Astrup believes that the 0.5 milligram dose is the best, because it produced weight loss with the fewest side effects.
Early evidence shows that people who stay on the drug maintain their weight loss and may even continue to lose weight, Astrup said.
Once starting the drug, people would need to keep taking it to maintain the benefit, Astrup said. "There is no treatment that is working beyond its taking. This is true for all anti-diabetic medication, hypertension medication and everything, including anti-obesity drugs," he said. "It's a long-term treatment, and, in some cases, a permanent treatment to keep body weight down."
Tesofensine works by inhibiting the neurotransmitters noradrenalin, dopamine and serotonin in the brain. In turn, this suppresses hunger, leading to an energy deficit which burns excess body fat.
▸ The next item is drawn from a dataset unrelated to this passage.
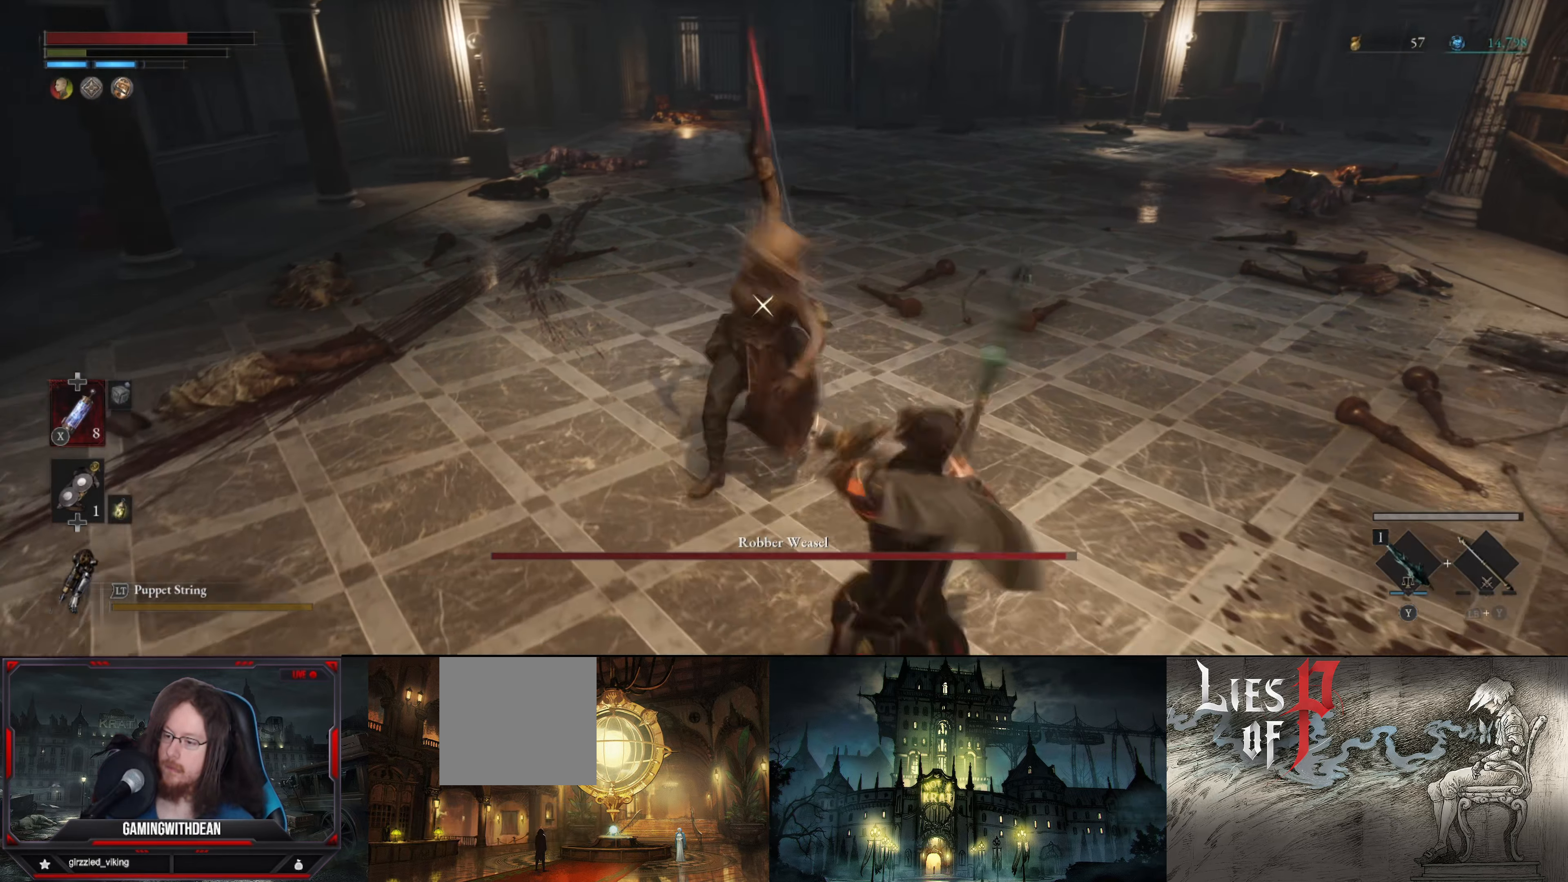
{"buttons": ["L1"], "left_stick": "down-right", "right_stick": "center", "events": []}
The drug's effect was first noticed in trials involving Alzheimer's and Parkinson's patients.
Larger clinical trials of tesofensine are expected to begin next year, Astrup said.
Astrup noted that Neurosearch, the maker of tesofensine, is seeking approval for the drug in the United States and Europe. Astrup is a paid consultant for Neurosearch and also owns stock in the company.
Dr. David L. Katz, director of the Prevention Research Center at Yale University School of Medicine, thinks that the true test of any diet or drug is its ability to keep weight off over time.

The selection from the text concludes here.